- JOB ITEM
Reproduce exactly, and only, the lines below from the one containing "Неподаткові надходження, Уточн.річн." through the one containing "Health, Household & Baby Care: 1 -> 2".

- RECORDS PROVIDED

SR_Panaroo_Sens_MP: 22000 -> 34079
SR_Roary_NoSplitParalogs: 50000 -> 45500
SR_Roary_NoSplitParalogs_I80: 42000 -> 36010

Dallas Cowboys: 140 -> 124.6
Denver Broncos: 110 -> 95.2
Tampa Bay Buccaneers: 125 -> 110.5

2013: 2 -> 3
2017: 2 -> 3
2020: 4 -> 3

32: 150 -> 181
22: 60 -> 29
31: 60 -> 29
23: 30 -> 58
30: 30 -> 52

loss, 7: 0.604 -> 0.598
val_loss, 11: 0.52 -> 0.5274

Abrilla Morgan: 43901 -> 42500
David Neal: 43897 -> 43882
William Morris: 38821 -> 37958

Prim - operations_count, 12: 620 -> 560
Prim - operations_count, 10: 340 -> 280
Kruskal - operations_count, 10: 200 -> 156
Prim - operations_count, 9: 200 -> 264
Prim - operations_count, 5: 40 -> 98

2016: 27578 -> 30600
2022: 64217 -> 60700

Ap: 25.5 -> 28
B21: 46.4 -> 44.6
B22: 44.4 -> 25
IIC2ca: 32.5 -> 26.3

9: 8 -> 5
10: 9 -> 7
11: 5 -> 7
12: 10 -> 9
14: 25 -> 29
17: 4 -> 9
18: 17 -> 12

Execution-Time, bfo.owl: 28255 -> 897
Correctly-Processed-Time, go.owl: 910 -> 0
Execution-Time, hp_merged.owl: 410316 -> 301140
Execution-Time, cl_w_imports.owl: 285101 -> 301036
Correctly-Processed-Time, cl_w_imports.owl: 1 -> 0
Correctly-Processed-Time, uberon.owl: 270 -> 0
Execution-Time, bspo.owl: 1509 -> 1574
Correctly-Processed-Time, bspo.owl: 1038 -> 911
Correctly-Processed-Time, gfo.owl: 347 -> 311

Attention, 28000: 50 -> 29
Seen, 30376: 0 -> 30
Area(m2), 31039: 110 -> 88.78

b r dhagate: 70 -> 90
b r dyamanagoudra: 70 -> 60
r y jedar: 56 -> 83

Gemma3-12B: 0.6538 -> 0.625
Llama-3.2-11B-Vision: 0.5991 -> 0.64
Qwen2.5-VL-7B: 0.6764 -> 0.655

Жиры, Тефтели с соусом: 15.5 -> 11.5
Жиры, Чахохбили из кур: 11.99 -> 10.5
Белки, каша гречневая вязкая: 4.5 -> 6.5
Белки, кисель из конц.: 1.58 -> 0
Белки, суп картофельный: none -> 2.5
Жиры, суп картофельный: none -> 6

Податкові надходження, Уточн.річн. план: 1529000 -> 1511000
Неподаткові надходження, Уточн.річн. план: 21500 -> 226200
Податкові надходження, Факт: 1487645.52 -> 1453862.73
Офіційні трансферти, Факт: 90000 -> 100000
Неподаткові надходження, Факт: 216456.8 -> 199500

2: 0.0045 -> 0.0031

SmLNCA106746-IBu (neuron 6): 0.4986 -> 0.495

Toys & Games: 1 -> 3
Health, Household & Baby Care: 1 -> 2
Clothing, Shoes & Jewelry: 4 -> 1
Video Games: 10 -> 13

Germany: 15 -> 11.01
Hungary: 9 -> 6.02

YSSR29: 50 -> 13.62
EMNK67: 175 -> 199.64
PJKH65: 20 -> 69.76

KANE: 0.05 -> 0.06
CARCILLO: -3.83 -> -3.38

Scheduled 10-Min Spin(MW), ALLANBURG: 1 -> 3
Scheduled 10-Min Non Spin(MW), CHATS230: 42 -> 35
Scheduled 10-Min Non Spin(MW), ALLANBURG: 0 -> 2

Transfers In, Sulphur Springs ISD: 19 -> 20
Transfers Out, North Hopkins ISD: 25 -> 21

- WRITTEN REPLY
Неподаткові надходження, Уточн.річн. план: 21500 -> 226200
Податкові надходження, Факт: 1487645.52 -> 1453862.73
Офіційні трансферти, Факт: 90000 -> 100000
Неподаткові надходження, Факт: 216456.8 -> 199500

2: 0.0045 -> 0.0031

SmLNCA106746-IBu (neuron 6): 0.4986 -> 0.495

Toys & Games: 1 -> 3
Health, Household & Baby Care: 1 -> 2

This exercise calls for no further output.